═════ PAGE EXTRACT
Tory donor’s oil and gas company given North Sea licence after £150,000 fine

An oil and gas company owned by a major Tory donor, which has been fined for illegal flaring, has been awarded a licence to drill for fossil fuels by the government.

This week, the government granted the right to drill for fossil fuels in 24 new licence areas across the North Sea. One of the licences was given to EnQuest Heather, a subsidiary of EnQuest.

Campaigners have criticised ministers for rewarding “reckless and polluting behaviour”, pointing out that EnQuest was fined £150,000 in 2022 by the North Sea Transition Authority (NSTA) for flaring an excess 262 tonnes of gas on the Magnus field between 30 November and 1 December 2021, despite knowing that it did not have the necessary consent in place.

The campaigners also point out that since 2013, the EnQuest chief executive, Amjad Bseisu, has donated £480,721.40 to the Conservative party in cash and in kind.

The recent round of North Sea licences has been controversial. The government argues that producing more oil there will “bolster energy security, reducing the UK’s reliance on imports from hostile foreign regimes such as Russia”, and that it is part of a “pragmatic” approach to the transition to net zero. The North Sea Transition Authority argues that the licenses “will help to ensure job security and provide benefits to the local and wider economy”.
══════════
═════ RECORD EXCERPTS
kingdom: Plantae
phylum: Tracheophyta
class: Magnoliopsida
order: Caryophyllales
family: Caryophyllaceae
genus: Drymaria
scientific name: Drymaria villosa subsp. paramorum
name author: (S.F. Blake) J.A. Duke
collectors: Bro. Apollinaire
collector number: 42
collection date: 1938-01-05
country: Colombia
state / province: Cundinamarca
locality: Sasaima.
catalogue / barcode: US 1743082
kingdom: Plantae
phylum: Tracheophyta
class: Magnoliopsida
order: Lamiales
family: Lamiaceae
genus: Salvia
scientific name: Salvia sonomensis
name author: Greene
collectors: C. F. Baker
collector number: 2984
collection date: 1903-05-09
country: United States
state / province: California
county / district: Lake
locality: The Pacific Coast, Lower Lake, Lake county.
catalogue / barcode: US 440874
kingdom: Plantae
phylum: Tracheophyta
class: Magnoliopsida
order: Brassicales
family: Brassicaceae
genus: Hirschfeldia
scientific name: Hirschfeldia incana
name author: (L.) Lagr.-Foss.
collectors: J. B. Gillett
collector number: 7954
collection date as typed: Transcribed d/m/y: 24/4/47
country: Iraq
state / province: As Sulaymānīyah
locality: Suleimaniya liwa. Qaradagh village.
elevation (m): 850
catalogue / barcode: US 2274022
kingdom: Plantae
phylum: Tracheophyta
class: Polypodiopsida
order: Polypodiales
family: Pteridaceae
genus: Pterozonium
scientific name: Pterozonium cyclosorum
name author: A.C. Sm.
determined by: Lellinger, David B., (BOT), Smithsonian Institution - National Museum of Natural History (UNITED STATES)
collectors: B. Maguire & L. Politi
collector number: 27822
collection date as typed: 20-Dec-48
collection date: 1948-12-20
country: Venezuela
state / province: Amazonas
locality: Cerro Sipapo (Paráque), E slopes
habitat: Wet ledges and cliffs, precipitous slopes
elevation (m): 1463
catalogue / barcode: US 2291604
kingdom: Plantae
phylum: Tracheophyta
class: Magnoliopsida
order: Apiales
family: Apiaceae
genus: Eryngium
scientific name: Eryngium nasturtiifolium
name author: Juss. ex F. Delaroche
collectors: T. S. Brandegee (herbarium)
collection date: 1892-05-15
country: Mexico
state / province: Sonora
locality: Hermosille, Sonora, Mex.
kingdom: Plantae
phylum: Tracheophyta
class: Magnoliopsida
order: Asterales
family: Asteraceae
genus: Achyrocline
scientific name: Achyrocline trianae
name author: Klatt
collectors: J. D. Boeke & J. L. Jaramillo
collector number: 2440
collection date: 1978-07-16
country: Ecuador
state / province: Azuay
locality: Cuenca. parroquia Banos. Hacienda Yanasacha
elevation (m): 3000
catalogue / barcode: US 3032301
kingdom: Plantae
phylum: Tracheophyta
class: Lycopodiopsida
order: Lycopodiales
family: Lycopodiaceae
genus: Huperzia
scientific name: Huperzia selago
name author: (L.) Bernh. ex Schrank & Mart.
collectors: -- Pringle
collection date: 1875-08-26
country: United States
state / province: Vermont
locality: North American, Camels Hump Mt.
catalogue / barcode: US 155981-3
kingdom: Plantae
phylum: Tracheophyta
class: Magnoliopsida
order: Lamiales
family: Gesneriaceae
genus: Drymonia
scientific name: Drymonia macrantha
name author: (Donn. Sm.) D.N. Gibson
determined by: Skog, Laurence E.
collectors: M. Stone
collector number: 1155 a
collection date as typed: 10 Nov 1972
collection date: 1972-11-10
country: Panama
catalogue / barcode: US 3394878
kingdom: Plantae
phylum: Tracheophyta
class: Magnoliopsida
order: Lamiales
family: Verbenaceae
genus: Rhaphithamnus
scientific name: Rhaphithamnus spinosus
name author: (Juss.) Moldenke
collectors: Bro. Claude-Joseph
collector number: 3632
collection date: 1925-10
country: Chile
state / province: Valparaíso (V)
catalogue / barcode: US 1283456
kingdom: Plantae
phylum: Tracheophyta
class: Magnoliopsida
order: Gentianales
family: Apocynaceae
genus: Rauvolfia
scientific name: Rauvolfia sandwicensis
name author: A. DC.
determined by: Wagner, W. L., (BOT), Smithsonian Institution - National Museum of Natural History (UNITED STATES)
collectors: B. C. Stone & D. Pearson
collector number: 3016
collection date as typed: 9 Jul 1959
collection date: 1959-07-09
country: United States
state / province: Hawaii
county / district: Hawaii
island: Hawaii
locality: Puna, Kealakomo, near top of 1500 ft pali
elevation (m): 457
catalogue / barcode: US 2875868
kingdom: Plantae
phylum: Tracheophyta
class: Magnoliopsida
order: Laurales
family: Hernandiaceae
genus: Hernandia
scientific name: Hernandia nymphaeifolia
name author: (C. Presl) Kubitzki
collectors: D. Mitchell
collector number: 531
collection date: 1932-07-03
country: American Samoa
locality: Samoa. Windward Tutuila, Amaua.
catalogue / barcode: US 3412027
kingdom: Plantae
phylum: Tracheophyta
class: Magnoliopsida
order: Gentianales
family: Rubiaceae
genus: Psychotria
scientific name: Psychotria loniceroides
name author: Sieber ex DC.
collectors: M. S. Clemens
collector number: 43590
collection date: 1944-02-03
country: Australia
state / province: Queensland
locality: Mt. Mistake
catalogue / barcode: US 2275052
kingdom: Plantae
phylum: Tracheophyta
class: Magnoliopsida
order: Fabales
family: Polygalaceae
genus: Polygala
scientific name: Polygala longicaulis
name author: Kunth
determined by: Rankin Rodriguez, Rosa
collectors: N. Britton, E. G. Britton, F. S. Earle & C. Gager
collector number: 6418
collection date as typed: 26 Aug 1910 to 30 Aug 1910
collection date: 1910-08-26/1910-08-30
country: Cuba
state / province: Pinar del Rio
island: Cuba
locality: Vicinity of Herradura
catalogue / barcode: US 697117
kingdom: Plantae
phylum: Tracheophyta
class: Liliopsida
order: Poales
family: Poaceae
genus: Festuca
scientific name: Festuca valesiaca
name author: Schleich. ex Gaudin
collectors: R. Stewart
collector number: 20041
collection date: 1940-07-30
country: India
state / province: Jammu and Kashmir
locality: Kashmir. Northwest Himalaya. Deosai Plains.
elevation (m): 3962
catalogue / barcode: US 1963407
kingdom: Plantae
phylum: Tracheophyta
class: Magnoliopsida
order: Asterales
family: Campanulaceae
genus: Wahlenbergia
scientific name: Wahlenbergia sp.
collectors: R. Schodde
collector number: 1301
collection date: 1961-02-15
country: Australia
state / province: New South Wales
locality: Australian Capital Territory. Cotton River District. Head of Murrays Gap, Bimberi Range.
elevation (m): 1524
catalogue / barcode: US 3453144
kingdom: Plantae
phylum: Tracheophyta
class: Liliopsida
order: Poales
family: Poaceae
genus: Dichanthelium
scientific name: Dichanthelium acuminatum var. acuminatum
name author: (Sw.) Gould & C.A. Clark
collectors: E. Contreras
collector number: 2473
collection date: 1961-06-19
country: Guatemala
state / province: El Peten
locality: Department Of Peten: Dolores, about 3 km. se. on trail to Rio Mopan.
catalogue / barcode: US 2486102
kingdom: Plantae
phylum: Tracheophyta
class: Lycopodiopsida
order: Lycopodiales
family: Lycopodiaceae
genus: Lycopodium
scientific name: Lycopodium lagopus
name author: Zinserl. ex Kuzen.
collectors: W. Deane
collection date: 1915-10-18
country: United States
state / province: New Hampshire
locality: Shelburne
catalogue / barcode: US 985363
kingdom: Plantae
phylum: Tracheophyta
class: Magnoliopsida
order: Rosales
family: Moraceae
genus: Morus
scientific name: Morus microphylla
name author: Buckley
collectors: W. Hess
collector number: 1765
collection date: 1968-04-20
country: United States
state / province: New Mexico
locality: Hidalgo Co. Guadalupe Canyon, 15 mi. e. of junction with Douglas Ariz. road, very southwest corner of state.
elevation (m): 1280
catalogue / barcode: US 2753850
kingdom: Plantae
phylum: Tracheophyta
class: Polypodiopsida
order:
══════════
**REQUIRED ACTIONS**
a: Reproduce the article on the North Sea drilling licence in full, word for word.
b: In the listing, swap "collector number" for "field number" from the line with "state / province: California" up to and including the line with "locality: Cerro Sipapo (Paráque), E slopes", and return only those lines with everything else unchanged.
The article and the listing are unrelated material.

**SOLUTION LIST**
a:
Tory donor’s oil and gas company given North Sea licence after £150,000 fine

An oil and gas company owned by a major Tory donor, which has been fined for illegal flaring, has been awarded a licence to drill for fossil fuels by the government.

This week, the government granted the right to drill for fossil fuels in 24 new licence areas across the North Sea. One of the licences was given to EnQuest Heather, a subsidiary of EnQuest.

Campaigners have criticised ministers for rewarding “reckless and polluting behaviour”, pointing out that EnQuest was fined £150,000 in 2022 by the North Sea Transition Authority (NSTA) for flaring an excess 262 tonnes of gas on the Magnus field between 30 November and 1 December 2021, despite knowing that it did not have the necessary consent in place.

The campaigners also point out that since 2013, the EnQuest chief executive, Amjad Bseisu, has donated £480,721.40 to the Conservative party in cash and in kind.

The recent round of North Sea licences has been controversial. The government argues that producing more oil there will “bolster energy security, reducing the UK’s reliance on imports from hostile foreign regimes such as Russia”, and that it is part of a “pragmatic” approach to the transition to net zero. The North Sea Transition Authority argues that the licenses “will help to ensure job security and provide benefits to the local and wider economy”.

b:
state / province: California
county / district: Lake
locality: The Pacific Coast, Lower Lake, Lake county.
catalogue / barcode: US 440874
kingdom: Plantae
phylum: Tracheophyta
class: Magnoliopsida
order: Brassicales
family: Brassicaceae
genus: Hirschfeldia
scientific name: Hirschfeldia incana
name author: (L.) Lagr.-Foss.
collectors: J. B. Gillett
field number: 7954
collection date as typed: Transcribed d/m/y: 24/4/47
country: Iraq
state / province: As Sulaymānīyah
locality: Suleimaniya liwa. Qaradagh village.
elevation (m): 850
catalogue / barcode: US 2274022
kingdom: Plantae
phylum: Tracheophyta
class: Polypodiopsida
order: Polypodiales
family: Pteridaceae
genus: Pterozonium
scientific name: Pterozonium cyclosorum
name author: A.C. Sm.
determined by: Lellinger, David B., (BOT), Smithsonian Institution - National Museum of Natural History (UNITED STATES)
collectors: B. Maguire & L. Politi
field number: 27822
collection date as typed: 20-Dec-48
collection date: 1948-12-20
country: Venezuela
state / province: Amazonas
locality: Cerro Sipapo (Paráque), E slopes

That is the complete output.